### 所给摘录
════════

社交网络不当内容检测
如何从发布此类内容的用户中提取信息
此gist是我撰写的一篇博文的实现,关于社交网络之间的关系。

在博客示例中,为了提取信息,我使用了YouTube、Twitter和Soundcloud的API以及REST API方法。在此例中,我准备了数据集。我们可以关联不同的社交网络来提取账户信息。首先,Twitter是一个持续的发布流,我们可以提取关于一条推文的不同元素(标签、提及、URL)。URL是将一个社交网络链接到另一个社交网络的元素,这为我们提供了巨大的潜力。
样本数据集
实体
-
带有screen_name、text、时间戳和国家属性的推文。
-
带有url属性的URL。
-
带有title、channelid、tags、ytAgeRestricted和update属性的YouTube视频。
-
带有title、description和upload属性的曲目。
-
带有screen_name、description、googleplusid、relatedvideos和channelcreate属性的频道。
-
带有displayName、aboutMe、image、location和gender属性的Google用户。
//Nodes.
CREATE (Tweet1:TWITTER {screen_name: "Alberto", text: "Metallica with Jason Newsted Creeping death LIVE San Francisco, USA 2011... https://#/RuI72pyx2v via @YouTube" , timepstamp :"1450687966" , country :"ES" })
CREATE (Tweet2:TWITTER {screen_name:"Pedro", text: " RT Metallica with Jason Newsted Creeping death LIVE San Francisco, USA 2011... https://#/RuI72pyx2v via @YouTube" , timepstamp :"1450612800" , country :"ES" })
CREATE (Tweet3:TWITTER {screen_name:"Eva", text: "RT Metallica with Jason Newsted Creeping death LIVE San Francisco, USA 2011... https://#/RuI72pyx2v via @YouTube" , timepstamp :"1450609980" , country :"ES" })
CREATE (Tweet4:TWITTER {screen_name: "BadGuy", text: "LIVE Figth in school, https://#/ZcQ72pyx2v", timepstamp :"1450687966" , country :"ES" })
CREATE (Tweet5:TWITTER {screen_name:"Mariano" , text:"Metallica https://#/RuI72pyx2v via @Soundcloud", timepstamp :"1450612800" , country :"ES" })
CREATE (Tweet6:TWITTER {screen_name:"Miguel",text:"BBC NEWS https://#/RuI72pyx2v" , timepstamp :"1450609980" , country :"ES" })
CREATE (URL1:URL:SOCIALNETWORK {url: "https://youtu.be/ASZXbb3a24t" })
CREATE (URL2:URL:SOCIALNETWORK {url:"https://youtu.be/CURLzg0ia5w" })
CREATE (URL3:URL:SOCIALNETWORK {url:"https://soundcloud.com/hassan-awaly/8ik0r4axk78m" })
CREATE (URL4:URL {url:"https://bbc.in/1MZFNWu"})
CREATE (YouTubeVideo1:YOUTUBE {title: "Metallica",channelid: "456456456", tags: "music", ytAgeRestricted: "false", update :"1450685966" })

════════

### 练习题
1 – 请照原样抄录摘录中从“在博客示例中,为了提取信息,我使用了Yo”开始、直到“带有screen_name、text、时间戳和国家属性的推文。”为止(含这一处)的文字。
2 – 摘录“实体”一节列出了若干种实体,请写出全部实体名称。

### 数据条目
════════

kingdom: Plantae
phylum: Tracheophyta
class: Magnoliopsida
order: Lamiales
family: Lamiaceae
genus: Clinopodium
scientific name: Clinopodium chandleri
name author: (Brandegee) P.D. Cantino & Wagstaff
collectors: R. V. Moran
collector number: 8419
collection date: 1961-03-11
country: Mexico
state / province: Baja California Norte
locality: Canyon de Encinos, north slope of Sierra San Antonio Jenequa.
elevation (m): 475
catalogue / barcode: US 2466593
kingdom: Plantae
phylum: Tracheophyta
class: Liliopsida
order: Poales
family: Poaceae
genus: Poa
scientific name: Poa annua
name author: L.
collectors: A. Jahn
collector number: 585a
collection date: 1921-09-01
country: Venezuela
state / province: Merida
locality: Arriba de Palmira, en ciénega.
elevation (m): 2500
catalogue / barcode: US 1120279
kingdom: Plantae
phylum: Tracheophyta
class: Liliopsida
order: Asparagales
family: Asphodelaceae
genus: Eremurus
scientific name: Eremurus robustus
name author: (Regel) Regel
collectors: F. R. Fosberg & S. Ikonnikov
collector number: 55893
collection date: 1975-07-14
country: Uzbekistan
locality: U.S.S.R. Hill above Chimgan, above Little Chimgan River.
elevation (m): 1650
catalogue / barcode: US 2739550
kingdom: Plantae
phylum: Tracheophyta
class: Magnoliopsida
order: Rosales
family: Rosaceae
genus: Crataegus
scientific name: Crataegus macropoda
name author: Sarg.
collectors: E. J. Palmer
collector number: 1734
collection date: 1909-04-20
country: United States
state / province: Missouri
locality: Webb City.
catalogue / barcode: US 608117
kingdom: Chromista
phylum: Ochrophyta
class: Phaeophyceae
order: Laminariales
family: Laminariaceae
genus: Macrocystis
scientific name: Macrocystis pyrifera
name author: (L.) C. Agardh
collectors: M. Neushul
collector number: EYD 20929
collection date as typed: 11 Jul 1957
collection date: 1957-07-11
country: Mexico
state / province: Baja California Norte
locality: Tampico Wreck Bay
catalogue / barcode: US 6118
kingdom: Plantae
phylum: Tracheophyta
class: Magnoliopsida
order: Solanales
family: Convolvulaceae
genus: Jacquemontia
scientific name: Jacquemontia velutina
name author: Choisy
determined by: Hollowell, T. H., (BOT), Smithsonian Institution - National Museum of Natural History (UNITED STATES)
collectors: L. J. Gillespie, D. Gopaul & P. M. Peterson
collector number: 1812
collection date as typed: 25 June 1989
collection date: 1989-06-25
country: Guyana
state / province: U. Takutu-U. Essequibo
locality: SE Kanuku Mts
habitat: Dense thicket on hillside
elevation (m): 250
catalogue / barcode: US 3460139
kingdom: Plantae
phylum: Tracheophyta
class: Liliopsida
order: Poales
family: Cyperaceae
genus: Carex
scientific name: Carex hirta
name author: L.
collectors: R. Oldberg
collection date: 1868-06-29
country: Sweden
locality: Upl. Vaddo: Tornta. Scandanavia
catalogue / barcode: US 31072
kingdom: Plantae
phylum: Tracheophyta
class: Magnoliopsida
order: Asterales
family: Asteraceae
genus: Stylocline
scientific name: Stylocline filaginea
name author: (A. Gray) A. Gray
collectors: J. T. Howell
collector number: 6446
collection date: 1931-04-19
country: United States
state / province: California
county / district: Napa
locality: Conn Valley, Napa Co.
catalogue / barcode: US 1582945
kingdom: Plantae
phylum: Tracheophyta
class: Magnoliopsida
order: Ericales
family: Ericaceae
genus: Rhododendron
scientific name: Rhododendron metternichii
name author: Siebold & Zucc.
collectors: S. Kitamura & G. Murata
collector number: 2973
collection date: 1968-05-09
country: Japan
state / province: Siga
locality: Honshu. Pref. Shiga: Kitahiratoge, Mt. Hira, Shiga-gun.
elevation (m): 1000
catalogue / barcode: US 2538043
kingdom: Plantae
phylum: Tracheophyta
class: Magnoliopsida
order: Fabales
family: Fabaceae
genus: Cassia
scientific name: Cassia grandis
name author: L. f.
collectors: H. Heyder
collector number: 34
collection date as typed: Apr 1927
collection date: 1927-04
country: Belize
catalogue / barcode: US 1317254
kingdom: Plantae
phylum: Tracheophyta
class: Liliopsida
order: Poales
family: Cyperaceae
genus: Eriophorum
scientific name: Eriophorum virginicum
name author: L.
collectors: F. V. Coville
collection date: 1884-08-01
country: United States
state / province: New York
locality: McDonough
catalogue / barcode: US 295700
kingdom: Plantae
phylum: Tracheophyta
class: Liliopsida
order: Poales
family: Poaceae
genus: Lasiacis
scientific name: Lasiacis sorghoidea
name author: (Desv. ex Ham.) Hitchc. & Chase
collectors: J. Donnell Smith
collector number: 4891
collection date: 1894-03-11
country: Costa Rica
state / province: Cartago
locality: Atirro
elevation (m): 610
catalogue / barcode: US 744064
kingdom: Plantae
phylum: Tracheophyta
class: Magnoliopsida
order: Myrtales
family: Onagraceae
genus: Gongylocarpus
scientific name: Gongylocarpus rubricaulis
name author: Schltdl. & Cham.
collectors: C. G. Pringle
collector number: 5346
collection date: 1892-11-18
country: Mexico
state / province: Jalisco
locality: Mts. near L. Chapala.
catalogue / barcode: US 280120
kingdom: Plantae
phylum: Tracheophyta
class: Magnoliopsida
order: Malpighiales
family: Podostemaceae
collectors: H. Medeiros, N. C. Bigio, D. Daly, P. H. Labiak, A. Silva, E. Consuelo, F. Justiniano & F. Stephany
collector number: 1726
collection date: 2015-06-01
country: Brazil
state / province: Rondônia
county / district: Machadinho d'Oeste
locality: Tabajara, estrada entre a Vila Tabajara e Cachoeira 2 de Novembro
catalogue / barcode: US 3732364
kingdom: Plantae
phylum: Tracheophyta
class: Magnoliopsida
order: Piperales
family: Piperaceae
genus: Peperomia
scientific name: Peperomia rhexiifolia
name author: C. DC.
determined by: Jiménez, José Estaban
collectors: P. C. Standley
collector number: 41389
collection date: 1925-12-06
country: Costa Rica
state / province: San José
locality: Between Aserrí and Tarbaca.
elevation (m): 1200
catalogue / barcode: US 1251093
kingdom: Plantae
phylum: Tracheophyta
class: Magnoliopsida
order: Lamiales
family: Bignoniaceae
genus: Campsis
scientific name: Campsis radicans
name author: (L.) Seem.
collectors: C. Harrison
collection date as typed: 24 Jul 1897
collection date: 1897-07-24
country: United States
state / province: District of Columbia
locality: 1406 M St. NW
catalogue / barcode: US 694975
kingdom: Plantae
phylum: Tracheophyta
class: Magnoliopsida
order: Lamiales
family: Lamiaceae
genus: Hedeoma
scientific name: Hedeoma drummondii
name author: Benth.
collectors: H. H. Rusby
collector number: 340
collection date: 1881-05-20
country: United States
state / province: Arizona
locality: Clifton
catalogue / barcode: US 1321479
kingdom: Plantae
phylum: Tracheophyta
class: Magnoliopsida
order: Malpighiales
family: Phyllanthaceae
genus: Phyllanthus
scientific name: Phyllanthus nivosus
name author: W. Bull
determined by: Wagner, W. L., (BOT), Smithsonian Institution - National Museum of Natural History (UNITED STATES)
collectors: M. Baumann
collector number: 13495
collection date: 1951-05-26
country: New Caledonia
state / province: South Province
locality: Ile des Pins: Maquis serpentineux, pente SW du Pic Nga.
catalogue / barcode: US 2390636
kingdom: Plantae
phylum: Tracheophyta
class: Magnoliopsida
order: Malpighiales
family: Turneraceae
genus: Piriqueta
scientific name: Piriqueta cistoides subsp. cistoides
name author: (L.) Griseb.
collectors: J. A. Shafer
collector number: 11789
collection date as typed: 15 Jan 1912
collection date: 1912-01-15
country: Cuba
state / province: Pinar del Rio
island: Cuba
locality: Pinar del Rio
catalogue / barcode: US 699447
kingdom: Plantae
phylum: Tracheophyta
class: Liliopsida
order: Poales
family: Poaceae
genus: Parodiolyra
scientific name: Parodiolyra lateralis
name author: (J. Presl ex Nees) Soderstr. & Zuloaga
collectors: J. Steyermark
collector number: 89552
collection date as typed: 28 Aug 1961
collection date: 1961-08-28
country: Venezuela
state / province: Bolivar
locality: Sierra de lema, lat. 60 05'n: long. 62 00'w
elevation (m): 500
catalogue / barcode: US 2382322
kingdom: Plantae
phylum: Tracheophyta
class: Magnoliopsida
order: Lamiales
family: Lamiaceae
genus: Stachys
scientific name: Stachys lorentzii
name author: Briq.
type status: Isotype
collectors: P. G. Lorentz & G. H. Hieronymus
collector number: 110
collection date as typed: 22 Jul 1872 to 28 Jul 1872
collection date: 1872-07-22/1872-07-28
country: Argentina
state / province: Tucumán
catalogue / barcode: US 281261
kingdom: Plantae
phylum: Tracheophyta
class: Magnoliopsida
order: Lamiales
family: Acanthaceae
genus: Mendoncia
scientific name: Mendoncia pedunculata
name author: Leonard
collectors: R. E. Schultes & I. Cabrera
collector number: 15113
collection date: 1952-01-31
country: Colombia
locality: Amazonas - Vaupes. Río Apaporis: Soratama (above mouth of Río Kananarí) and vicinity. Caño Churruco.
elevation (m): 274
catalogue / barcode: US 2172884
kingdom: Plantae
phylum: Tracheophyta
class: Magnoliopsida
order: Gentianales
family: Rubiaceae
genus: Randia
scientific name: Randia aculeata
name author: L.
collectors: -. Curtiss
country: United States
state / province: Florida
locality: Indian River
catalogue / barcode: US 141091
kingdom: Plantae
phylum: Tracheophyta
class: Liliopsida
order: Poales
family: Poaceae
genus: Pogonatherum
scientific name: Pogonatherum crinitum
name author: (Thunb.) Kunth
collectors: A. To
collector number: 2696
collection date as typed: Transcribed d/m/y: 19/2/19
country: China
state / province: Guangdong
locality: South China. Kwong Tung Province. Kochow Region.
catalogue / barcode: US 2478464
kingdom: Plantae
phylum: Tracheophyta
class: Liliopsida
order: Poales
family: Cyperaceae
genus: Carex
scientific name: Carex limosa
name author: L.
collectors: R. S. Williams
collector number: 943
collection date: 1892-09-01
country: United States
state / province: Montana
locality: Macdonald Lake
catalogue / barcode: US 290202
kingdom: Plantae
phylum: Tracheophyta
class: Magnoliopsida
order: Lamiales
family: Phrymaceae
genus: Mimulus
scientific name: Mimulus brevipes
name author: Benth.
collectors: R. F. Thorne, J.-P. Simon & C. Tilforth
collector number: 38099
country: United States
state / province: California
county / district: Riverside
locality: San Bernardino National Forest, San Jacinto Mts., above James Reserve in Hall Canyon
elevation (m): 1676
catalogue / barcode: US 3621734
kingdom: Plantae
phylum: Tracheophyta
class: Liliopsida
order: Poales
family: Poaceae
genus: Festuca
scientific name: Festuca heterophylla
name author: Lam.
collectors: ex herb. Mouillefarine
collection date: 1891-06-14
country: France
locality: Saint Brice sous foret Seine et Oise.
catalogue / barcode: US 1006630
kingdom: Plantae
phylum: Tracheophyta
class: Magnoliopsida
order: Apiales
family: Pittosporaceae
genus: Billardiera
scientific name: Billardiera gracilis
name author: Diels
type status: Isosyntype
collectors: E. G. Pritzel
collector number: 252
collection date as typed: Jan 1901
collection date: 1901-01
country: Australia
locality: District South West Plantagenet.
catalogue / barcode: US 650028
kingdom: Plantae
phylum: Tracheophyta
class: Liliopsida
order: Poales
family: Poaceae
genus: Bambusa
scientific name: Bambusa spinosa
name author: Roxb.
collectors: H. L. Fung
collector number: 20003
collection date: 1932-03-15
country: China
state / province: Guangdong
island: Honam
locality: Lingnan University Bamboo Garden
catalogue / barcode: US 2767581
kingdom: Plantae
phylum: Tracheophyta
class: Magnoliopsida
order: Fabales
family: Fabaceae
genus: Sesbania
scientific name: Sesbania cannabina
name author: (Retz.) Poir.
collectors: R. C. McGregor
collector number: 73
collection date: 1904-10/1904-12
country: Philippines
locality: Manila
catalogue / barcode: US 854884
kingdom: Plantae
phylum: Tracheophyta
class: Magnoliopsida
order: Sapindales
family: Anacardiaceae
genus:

════════

### 逐题答案
1 –
在博客示例中,为了提取信息,我使用了YouTube、Twitter和Soundcloud的API以及REST API方法。在此例中,我准备了数据集。我们可以关联不同的社交网络来提取账户信息。首先,Twitter是一个持续的发布流,我们可以提取关于一条推文的不同元素(标签、提及、URL)。URL是将一个社交网络链接到另一个社交网络的元素,这为我们提供了巨大的潜力。
样本数据集
实体
-
带有screen_name、text、时间戳和国家属性的推文。

2 – 推文、URL、YouTube视频、曲目、频道、Google用户